***** Material provided *****
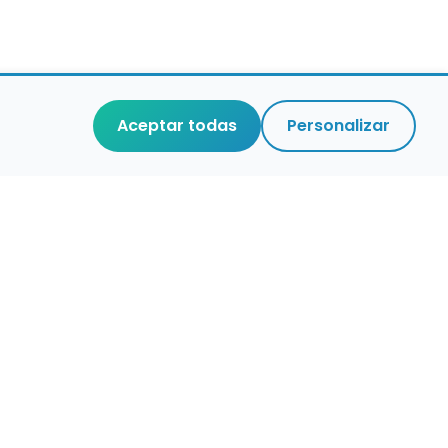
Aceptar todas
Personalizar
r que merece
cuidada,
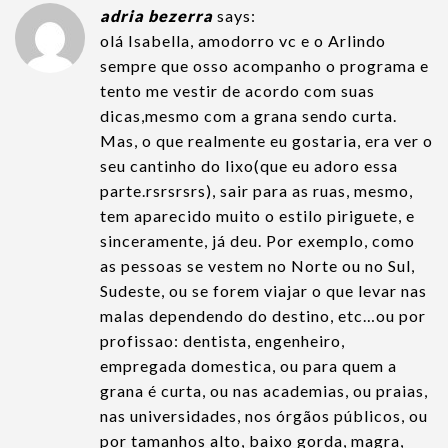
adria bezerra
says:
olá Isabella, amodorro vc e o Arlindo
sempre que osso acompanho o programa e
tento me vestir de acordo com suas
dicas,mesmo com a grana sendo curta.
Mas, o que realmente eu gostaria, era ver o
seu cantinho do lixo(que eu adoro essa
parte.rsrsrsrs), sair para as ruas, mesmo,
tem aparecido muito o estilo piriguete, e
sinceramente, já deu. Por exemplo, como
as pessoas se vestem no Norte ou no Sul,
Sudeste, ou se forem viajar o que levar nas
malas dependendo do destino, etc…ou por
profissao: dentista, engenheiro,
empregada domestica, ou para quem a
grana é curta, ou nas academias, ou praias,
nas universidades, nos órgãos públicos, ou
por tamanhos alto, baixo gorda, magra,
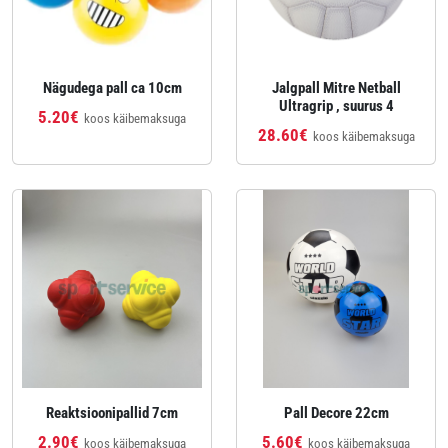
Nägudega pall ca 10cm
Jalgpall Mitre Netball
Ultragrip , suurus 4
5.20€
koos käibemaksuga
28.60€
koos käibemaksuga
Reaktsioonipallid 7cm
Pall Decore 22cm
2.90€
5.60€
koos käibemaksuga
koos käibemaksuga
*****
***** Material provided *****
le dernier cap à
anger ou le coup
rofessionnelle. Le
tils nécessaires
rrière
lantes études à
*****
# What you are asked to do
Reproduce the lines from the one containing "le dernier cap à" through the one containing "lantes études à", both included.

# Task answer
le dernier cap à
anger ou le coup
rofessionnelle. Le
tils nécessaires
rrière
lantes études à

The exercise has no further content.